Simkha chewed her lip. She couldn’t think of any other questions about this whole mess. She capped the marker and stepped back to look at her list. She had had to scrunch up her writing at the end because she was running out of room.

Simkha felt tired after the effort of puzzling out just which mysteries had made her feel overwhelmed. But looking at them written down on a list like this, she felt far less overwhelmed.

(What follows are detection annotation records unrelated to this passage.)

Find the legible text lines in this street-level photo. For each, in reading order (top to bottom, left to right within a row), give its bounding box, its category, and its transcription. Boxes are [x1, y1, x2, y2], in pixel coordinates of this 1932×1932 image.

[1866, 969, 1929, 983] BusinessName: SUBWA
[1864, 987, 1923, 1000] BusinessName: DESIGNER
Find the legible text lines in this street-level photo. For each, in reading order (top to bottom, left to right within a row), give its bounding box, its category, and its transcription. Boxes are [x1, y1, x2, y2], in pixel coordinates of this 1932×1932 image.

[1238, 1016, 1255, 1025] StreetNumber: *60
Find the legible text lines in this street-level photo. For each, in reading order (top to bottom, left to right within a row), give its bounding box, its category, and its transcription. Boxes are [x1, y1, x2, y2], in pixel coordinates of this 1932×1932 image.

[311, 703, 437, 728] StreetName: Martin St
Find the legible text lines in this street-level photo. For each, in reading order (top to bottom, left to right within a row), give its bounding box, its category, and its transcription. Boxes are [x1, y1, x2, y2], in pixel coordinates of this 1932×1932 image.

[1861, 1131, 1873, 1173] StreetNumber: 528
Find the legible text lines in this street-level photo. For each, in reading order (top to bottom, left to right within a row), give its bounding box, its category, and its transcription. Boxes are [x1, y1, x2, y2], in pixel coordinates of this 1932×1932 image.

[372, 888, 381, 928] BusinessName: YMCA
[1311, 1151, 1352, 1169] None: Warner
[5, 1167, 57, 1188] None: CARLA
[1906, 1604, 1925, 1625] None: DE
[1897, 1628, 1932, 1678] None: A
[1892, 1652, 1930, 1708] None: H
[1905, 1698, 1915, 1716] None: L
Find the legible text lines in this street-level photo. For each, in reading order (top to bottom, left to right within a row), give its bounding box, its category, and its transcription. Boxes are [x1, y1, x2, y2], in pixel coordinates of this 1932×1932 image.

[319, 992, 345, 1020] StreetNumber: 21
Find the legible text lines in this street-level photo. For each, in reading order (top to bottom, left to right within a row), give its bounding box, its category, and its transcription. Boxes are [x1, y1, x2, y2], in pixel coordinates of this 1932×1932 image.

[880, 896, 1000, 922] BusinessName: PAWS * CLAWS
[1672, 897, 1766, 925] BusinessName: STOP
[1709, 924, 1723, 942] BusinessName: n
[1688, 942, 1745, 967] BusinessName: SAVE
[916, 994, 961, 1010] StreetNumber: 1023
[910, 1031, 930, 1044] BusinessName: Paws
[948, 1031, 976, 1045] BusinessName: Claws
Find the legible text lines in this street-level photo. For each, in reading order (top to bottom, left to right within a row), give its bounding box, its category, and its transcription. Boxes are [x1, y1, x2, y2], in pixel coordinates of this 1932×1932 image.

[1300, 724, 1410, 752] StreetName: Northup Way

Simkha felt… pretty good. Her breathing was calm and steady. Her heartbeat was sedate and relaxed. Her muscles felt comfortably loose. She felt ready to talk about things. She should find out what the others were—

BZZZ…

Simkha’s phone burst into loud vibrations.

BZZZ, BZZZ, BZZZ, BZZZ…

Simkha wrestled down her instinctive panic. She snatched her phone off the counter. Leg Day was audio-calling her.

Simkha answered the call.

“Simkha, can you hear me?” asked Leg Day.

“Sure.”

“We lost Tali.”

“What?”

“Tali. We lost her.”

Simkha squinched her eyes shut and rubbed her face.

“How—no… where did you lose her?”

“Outside Last Bookshop. I had hoped she just went back to your flat.”

“No. She’s not here.”

Simkha’s heart was racing and the whole world felt bright and loud. But for reasons Simkha didn't understand, she wasn’t panicking either. She felt more serene and controlled than she ever did on a normal day. She must be having a fight or flight reaction. She saw her hunger meter jump up to ninety-five percent of optimal, then fall to fifty percent, then jump to one-hundred percent, then blink all the way down to three percent in less than a second.

“...”

“...”

“So, any idea where we might find her?”

“I’m on my way. Keep one person by the bookshop. Everybody else should look for her at pastry shops nearby. I’ll leave my flat door unlocked in case she returns.”

Simkha grabbed her keys, jammed trainers on her feet, and raced out the door.